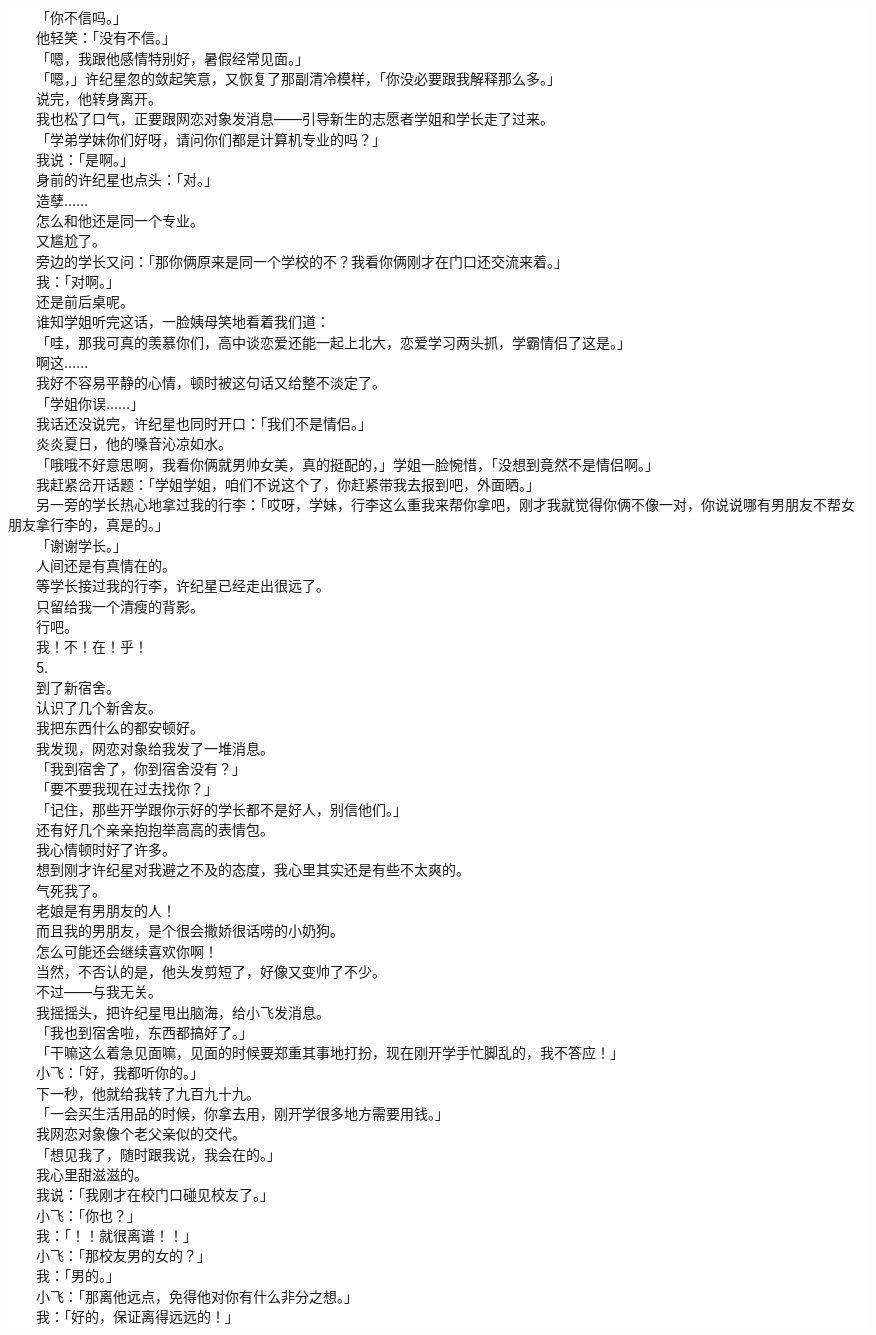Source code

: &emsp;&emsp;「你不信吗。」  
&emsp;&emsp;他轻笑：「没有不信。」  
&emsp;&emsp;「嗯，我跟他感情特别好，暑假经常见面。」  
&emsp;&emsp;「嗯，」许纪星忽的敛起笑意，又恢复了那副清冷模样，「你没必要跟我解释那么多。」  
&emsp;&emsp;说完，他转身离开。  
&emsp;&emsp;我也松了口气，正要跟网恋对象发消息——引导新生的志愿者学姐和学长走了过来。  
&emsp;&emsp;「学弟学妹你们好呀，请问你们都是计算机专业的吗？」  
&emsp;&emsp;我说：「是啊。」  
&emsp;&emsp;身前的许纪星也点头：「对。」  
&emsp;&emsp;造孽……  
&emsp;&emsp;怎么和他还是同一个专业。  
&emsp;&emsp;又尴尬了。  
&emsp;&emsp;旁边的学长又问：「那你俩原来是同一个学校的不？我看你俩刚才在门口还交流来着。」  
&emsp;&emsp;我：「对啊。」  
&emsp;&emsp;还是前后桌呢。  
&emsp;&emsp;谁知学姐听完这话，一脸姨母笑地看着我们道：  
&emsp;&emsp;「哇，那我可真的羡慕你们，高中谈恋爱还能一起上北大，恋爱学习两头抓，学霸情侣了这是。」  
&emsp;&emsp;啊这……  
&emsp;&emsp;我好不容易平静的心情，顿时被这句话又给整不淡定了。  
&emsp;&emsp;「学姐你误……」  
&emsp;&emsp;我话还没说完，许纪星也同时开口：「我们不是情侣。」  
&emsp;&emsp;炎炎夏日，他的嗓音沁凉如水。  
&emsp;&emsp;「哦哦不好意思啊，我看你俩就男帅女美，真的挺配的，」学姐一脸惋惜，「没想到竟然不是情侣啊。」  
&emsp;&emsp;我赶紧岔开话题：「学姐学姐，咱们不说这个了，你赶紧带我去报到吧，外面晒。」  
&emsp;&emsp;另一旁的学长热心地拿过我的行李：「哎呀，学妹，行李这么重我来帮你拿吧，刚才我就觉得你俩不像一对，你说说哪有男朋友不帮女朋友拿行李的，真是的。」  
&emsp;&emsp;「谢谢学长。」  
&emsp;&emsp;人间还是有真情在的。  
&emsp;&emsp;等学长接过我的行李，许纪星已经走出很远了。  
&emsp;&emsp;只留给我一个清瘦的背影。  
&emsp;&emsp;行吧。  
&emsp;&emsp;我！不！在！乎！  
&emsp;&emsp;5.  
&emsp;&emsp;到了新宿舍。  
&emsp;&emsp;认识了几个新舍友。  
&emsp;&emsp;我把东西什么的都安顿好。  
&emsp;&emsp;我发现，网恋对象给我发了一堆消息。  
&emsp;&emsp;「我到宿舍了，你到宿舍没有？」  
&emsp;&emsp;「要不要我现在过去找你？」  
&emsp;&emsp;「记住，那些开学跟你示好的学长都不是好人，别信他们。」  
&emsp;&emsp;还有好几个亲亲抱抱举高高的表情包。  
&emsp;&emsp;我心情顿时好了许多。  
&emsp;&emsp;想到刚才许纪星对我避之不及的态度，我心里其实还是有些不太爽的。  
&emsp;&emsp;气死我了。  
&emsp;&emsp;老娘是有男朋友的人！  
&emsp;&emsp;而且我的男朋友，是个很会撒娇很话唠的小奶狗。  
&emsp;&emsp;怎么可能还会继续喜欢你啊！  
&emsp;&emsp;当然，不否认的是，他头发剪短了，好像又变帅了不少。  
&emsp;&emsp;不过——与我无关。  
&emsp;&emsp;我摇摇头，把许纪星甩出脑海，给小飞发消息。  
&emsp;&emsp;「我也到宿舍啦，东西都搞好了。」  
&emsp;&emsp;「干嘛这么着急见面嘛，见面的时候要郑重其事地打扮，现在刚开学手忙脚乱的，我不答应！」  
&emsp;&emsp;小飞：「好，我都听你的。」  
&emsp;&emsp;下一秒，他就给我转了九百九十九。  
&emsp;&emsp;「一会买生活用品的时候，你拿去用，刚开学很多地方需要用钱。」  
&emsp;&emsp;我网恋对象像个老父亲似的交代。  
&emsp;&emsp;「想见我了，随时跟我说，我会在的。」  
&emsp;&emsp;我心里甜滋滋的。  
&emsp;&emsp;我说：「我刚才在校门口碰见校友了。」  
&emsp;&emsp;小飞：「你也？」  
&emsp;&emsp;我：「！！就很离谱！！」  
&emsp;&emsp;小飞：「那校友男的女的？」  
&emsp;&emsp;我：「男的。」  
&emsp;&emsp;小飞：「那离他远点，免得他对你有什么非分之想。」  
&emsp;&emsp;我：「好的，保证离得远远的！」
------
*What you need to do*
For every entry above, please output the text exactly and leave any picture behind.

*Solution for this task*
Source code

: &emsp;&emsp;「你不信吗。」  
&emsp;&emsp;他轻笑：「没有不信。」  
&emsp;&emsp;「嗯，我跟他感情特别好，暑假经常见面。」  
&emsp;&emsp;「嗯，」许纪星忽的敛起笑意，又恢复了那副清冷模样，「你没必要跟我解释那么多。」  
&emsp;&emsp;说完，他转身离开。  
&emsp;&emsp;我也松了口气，正要跟网恋对象发消息——引导新生的志愿者学姐和学长走了过来。  
&emsp;&emsp;「学弟学妹你们好呀，请问你们都是计算机专业的吗？」  
&emsp;&emsp;我说：「是啊。」  
&emsp;&emsp;身前的许纪星也点头：「对。」  
&emsp;&emsp;造孽……  
&emsp;&emsp;怎么和他还是同一个专业。  
&emsp;&emsp;又尴尬了。  
&emsp;&emsp;旁边的学长又问：「那你俩原来是同一个学校的不？我看你俩刚才在门口还交流来着。」  
&emsp;&emsp;我：「对啊。」  
&emsp;&emsp;还是前后桌呢。  
&emsp;&emsp;谁知学姐听完这话，一脸姨母笑地看着我们道：  
&emsp;&emsp;「哇，那我可真的羡慕你们，高中谈恋爱还能一起上北大，恋爱学习两头抓，学霸情侣了这是。」  
&emsp;&emsp;啊这……  
&emsp;&emsp;我好不容易平静的心情，顿时被这句话又给整不淡定了。  
&emsp;&emsp;「学姐你误……」  
&emsp;&emsp;我话还没说完，许纪星也同时开口：「我们不是情侣。」  
&emsp;&emsp;炎炎夏日，他的嗓音沁凉如水。  
&emsp;&emsp;「哦哦不好意思啊，我看你俩就男帅女美，真的挺配的，」学姐一脸惋惜，「没想到竟然不是情侣啊。」  
&emsp;&emsp;我赶紧岔开话题：「学姐学姐，咱们不说这个了，你赶紧带我去报到吧，外面晒。」  
&emsp;&emsp;另一旁的学长热心地拿过我的行李：「哎呀，学妹，行李这么重我来帮你拿吧，刚才我就觉得你俩不像一对，你说说哪有男朋友不帮女朋友拿行李的，真是的。」  
&emsp;&emsp;「谢谢学长。」  
&emsp;&emsp;人间还是有真情在的。  
&emsp;&emsp;等学长接过我的行李，许纪星已经走出很远了。  
&emsp;&emsp;只留给我一个清瘦的背影。  
&emsp;&emsp;行吧。  
&emsp;&emsp;我！不！在！乎！  
&emsp;&emsp;5.  
&emsp;&emsp;到了新宿舍。  
&emsp;&emsp;认识了几个新舍友。  
&emsp;&emsp;我把东西什么的都安顿好。  
&emsp;&emsp;我发现，网恋对象给我发了一堆消息。  
&emsp;&emsp;「我到宿舍了，你到宿舍没有？」  
&emsp;&emsp;「要不要我现在过去找你？」  
&emsp;&emsp;「记住，那些开学跟你示好的学长都不是好人，别信他们。」  
&emsp;&emsp;还有好几个亲亲抱抱举高高的表情包。  
&emsp;&emsp;我心情顿时好了许多。  
&emsp;&emsp;想到刚才许纪星对我避之不及的态度，我心里其实还是有些不太爽的。  
&emsp;&emsp;气死我了。  
&emsp;&emsp;老娘是有男朋友的人！  
&emsp;&emsp;而且我的男朋友，是个很会撒娇很话唠的小奶狗。  
&emsp;&emsp;怎么可能还会继续喜欢你啊！  
&emsp;&emsp;当然，不否认的是，他头发剪短了，好像又变帅了不少。  
&emsp;&emsp;不过——与我无关。  
&emsp;&emsp;我摇摇头，把许纪星甩出脑海，给小飞发消息。  
&emsp;&emsp;「我也到宿舍啦，东西都搞好了。」  
&emsp;&emsp;「干嘛这么着急见面嘛，见面的时候要郑重其事地打扮，现在刚开学手忙脚乱的，我不答应！」  
&emsp;&emsp;小飞：「好，我都听你的。」  
&emsp;&emsp;下一秒，他就给我转了九百九十九。  
&emsp;&emsp;「一会买生活用品的时候，你拿去用，刚开学很多地方需要用钱。」  
&emsp;&emsp;我网恋对象像个老父亲似的交代。  
&emsp;&emsp;「想见我了，随时跟我说，我会在的。」  
&emsp;&emsp;我心里甜滋滋的。  
&emsp;&emsp;我说：「我刚才在校门口碰见校友了。」  
&emsp;&emsp;小飞：「你也？」  
&emsp;&emsp;我：「！！就很离谱！！」  
&emsp;&emsp;小飞：「那校友男的女的？」  
&emsp;&emsp;我：「男的。」  
&emsp;&emsp;小飞：「那离他远点，免得他对你有什么非分之想。」  
&emsp;&emsp;我：「好的，保证离得远远的！」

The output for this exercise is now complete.